According to one feature of the invention, the snap-fit fastening member comprises at least one tab extending from the body of the support element and a ramp projecting from said tab. The body of the support element thus extends by at least one snap-fit fastening member, and the number of these snap-fit fastening members on the support may for example depend on the size of the support. The greater the number of snap-fit fastening members, the greater the mechanical retention force. The snap-fit fastening member, more specifically its tabs, originates from the body of the support element and extends along an axis perpendicular to the elongated axis of the support element. The tab is configured to be inserted into one of the heat dissipating elements received in the heat sink frame.

The snap-fit fastening member includes at least one ramp projecting relative to the tab. The ramp is in particular provided at the free end of the tab, i.e. at the end opposite the support element. The ramp has an inclined wall that facilitates insertion of the fastening member into the heat dissipating element of the heat sink. A stop face, perpendicular to the main extension plane of the tab and positioned in the opposite direction to the inclined wall, makes it possible to form a stop against said heat dissipating element, to oppose the disengagement of the snap-fit fastening member and to retain the fastening member inside the heat dissipating element of the heat sink. The position of the temperature measuring device is then mechanically fixed by the sloping stop face of the fastening member. The tabs of the fastening member may form the base of a plurality of ramps to provide improved hooking of the radiating element of the heat sink. If the heat-dissipating element of the heat sink comprises louvers, the stop face of the ramp can, for example, hook into the louvers of the heat-dissipating element.

Exercise data:
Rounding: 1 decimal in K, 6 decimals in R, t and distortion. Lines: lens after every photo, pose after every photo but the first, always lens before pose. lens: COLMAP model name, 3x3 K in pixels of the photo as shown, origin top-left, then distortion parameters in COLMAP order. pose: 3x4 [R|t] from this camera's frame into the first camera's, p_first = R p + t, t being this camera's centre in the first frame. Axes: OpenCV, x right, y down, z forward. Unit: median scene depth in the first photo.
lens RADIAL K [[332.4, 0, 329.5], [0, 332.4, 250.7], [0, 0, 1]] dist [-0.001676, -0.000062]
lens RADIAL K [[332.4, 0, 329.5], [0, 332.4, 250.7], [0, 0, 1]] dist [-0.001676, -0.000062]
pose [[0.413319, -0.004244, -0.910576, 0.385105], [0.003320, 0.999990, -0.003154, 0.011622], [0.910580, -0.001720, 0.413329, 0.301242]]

Tasks:
[1] According to the snap-fit fastener passage, at which end of the tab is the ramp provided?
[2] For each statement, decide whether the snap-fit fastener passage supports it. Answer yes or no, and quote the words of the passage that settle it.
(a) Adding more snap-fit fastening members increases the mechanical retention force.
(b) The tab runs along an axis parallel to the elongated axis of the support element.
(c) The inclined wall of the ramp makes it easier to insert the fastening member into the heat dissipating element.
[3] Extend the snap-fit fastener passage with a few sentences that begin after its final sentence.
The listing comes from a separate source and has no connection to the snap-fit fastener passage.

Responses by item number:
[1] At the free end of the tab, the end opposite the support element.

[2]
(a) Yes: "The greater the number of snap-fit fastening members, the greater the mechanical retention force."
(b) No: "extends along an axis perpendicular to the elongated axis of the support element"
(c) Yes: "The ramp has an inclined wall that facilitates insertion of the fastening member into the heat dissipating element of the heat sink."

[3]
According to one feature of the invention, the support element has an elongated shape in a longitudinal direction along which a plurality of recesses are positioned in series, and the snap-fit fastening members are aligned in the same longitudinal direction, so that each snap-fit fastening member interacts with a heat dissipating element specific thereto.

The temperature measuring device may thus house a plurality of temperature sensors, which may be aligned with each other in a main direction parallel to the direction of elongation of the support element, in particular in a direction parallel to the direction in which the heat dissipating element and the heating element are stacked one on top of the other in the heating body of the heat sink. The temperature sensors may thus be aligned in a direction that ensures measurement of the heating temperature in a plurality of individual regions of the heating body corresponding to a plurality of heat radiating elements. It is clear that in this embodiment the temperature sensors are separated from adjacent sensors by a sufficient distance so that each of said temperature sensors makes meaningful measurements in relation to each other. The temperature measuring device is positioned on a face of the heat sink, advantageously the output face of the heat sink emitting an air flow, the temperature of which is raised by heating of the heating element of the heat sink.

The recess capable of receiving the temperature sensor is configured to improve the reliability of temperature measurement by the temperature sensor while ensuring protection thereof.

Alternatively, the support element may be associated with a single temperature sensor and have a compact shape defining a single recess, and the snap-fit fastening member faces either side of the recess, such that the snap-fit fastening member interacts with the same heat dissipating element.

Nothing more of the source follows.